What happened: China’s antitrust watchdog, the State Administration of Market Regulation, announced a one-of-first-of-it’s-kind antitrust probe into the country’s biggest tech giant, Alibaba.
Why: This move comes because of Alibaba’s tactic of choosing which clients to promote on its online commerce platforms.
Choosing one of two: Alibaba forces business and merchants to list their products only on its online stores, Taobao and Tmall.
- There’s no explicit penalty if they list it on rival platforms. But owners who do so see a significant drop in sales and traffic. Some even see their product removed.
- SCMP, an Alibaba-owned publication says: “Legally, it is not well defined whether a platform such as Alibaba has the right to determine which clients it serves”
Similar cases: Chinese authorities have fined local partners of food delivery platforms Meituan and Ele.me for forcing restaurants to choose between the two apps.
It’s not the first complaint: JD.com, China’s second-largest e-store, sued Alibaba’s Tmall in 2017 for abusing its market dominance for monopolistic behaviour. Later some more Tmall-rivals like Pinduoduo and Vipshop joined in.

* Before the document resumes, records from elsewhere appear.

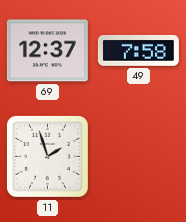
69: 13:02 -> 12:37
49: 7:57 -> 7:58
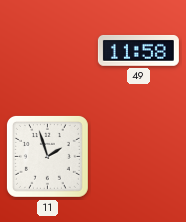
69: 12:37 -> none
49: 7:58 -> 11:58
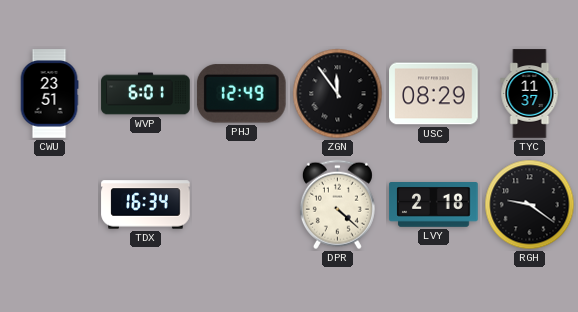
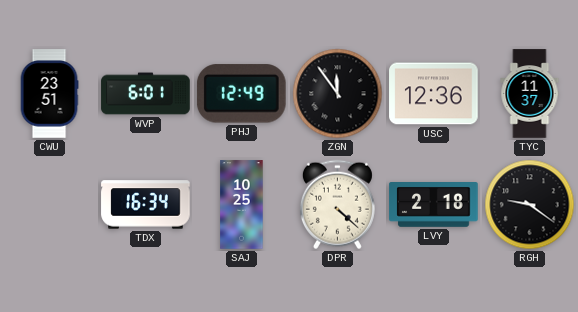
USC: 08:29 -> 12:36
SAJ: none -> 10:25
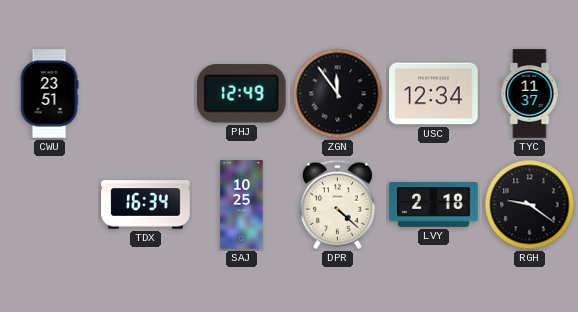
WVP: 6:01 -> none
USC: 12:36 -> 12:34
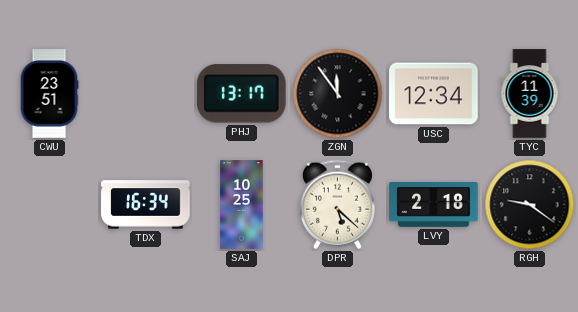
PHJ: 12:49 -> 13:17
TYC: 11:37 -> 11:39
DPR: 4:22 -> 5:22
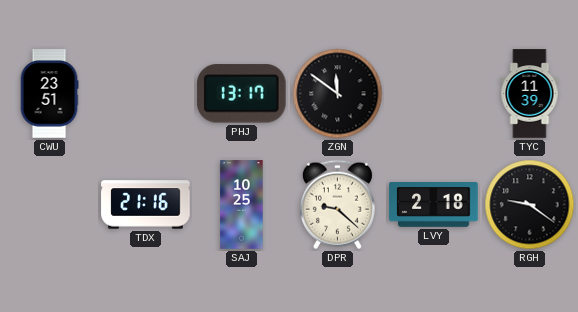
ZGN: 11:54 -> 11:51
USC: 12:34 -> none
TDX: 16:34 -> 21:16
DPR: 5:22 -> 9:22
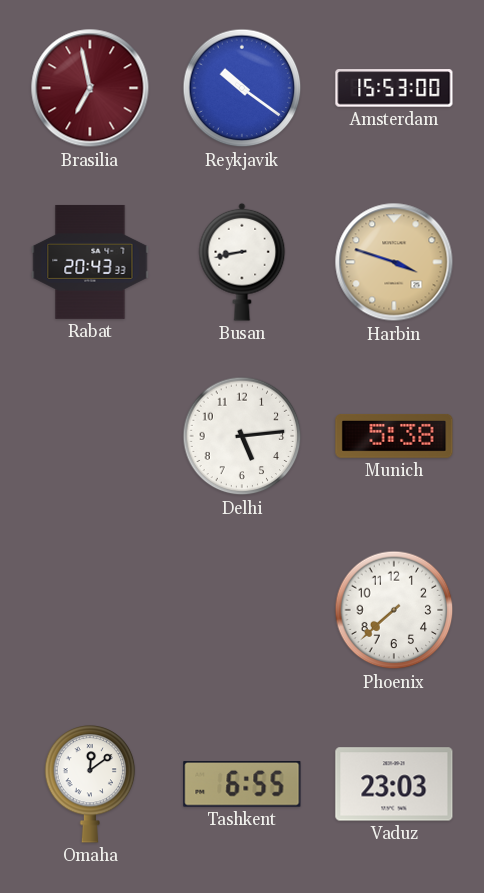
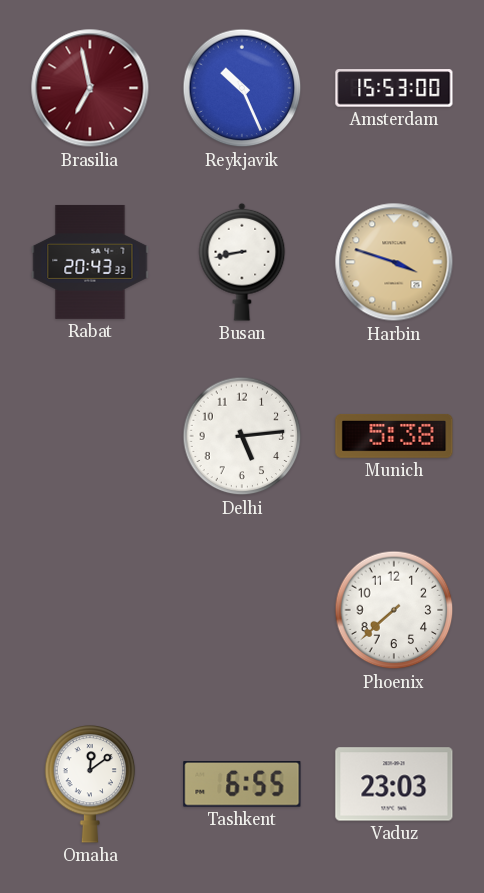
Reykjavik: 10:21 -> 10:26
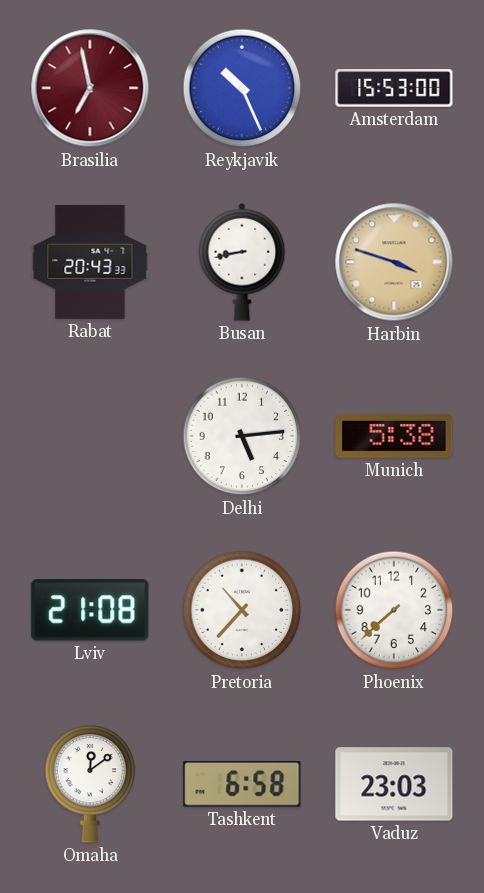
Lviv: none -> 21:08
Pretoria: none -> 10:37
Tashkent: 6:55 -> 6:58
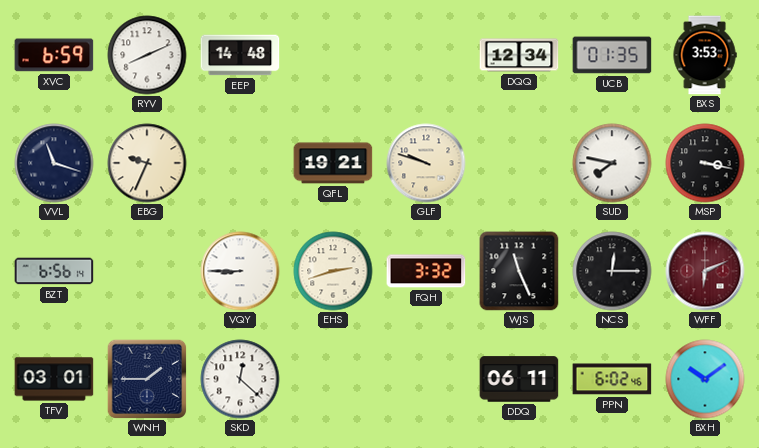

The court is yet to make a ruling, says SCMP
The government: China’s communist party-owned People’s Daily said in an editorial: “Antitrust has become an urgent issue concerning [China’s] overall situation”
Outcome: “In a worst-case scenario, Alibaba could be a fined up to 10 per cent of its previous year’s sales,” says Scott Yu, an antitrust expert.
- Paul Haswell says that there could be restrictions on Alibaba’s business practices or, very unlikely, breaking up of the company.